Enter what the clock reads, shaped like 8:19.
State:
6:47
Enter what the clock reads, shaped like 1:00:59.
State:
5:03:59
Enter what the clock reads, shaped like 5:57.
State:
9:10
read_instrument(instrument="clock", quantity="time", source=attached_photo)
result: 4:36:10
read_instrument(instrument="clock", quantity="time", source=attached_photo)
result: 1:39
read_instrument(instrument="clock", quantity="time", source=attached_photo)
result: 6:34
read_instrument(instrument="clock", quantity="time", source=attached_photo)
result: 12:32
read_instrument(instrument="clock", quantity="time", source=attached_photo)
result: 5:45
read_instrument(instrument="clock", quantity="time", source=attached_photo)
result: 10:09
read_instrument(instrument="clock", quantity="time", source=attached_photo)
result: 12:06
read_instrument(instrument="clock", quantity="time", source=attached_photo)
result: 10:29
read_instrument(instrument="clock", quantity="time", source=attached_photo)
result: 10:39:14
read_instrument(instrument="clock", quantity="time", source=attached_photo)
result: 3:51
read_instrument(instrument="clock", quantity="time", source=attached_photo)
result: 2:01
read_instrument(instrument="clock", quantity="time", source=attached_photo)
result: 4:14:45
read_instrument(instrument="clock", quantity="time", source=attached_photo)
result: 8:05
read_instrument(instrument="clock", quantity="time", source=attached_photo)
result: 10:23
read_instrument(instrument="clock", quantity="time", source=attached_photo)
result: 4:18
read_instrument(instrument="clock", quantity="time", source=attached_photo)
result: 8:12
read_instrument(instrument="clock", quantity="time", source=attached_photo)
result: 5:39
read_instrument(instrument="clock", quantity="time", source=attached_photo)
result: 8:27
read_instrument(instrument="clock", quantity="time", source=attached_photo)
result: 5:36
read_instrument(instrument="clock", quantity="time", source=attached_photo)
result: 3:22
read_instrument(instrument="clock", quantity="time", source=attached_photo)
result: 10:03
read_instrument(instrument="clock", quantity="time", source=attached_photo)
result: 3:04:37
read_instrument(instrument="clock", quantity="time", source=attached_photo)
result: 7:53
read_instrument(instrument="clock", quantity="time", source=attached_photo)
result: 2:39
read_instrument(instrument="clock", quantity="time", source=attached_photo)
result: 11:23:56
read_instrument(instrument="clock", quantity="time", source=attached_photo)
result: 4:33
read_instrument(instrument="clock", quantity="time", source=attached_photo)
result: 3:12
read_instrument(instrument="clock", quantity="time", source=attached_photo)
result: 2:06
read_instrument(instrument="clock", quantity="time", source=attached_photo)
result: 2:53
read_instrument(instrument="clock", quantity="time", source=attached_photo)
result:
☆ ☆ ☆ ☆ ☆ ☆ ☆
### Task brief
Reproduce verbatim every line from the first one through the line containing "result: 1:39", inclusive.

### Output for this exercise
Enter what the clock reads, shaped like 8:19.
State:
6:47
Enter what the clock reads, shaped like 1:00:59.
State:
5:03:59
Enter what the clock reads, shaped like 5:57.
State:
9:10
read_instrument(instrument="clock", quantity="time", source=attached_photo)
result: 4:36:10
read_instrument(instrument="clock", quantity="time", source=attached_photo)
result: 1:39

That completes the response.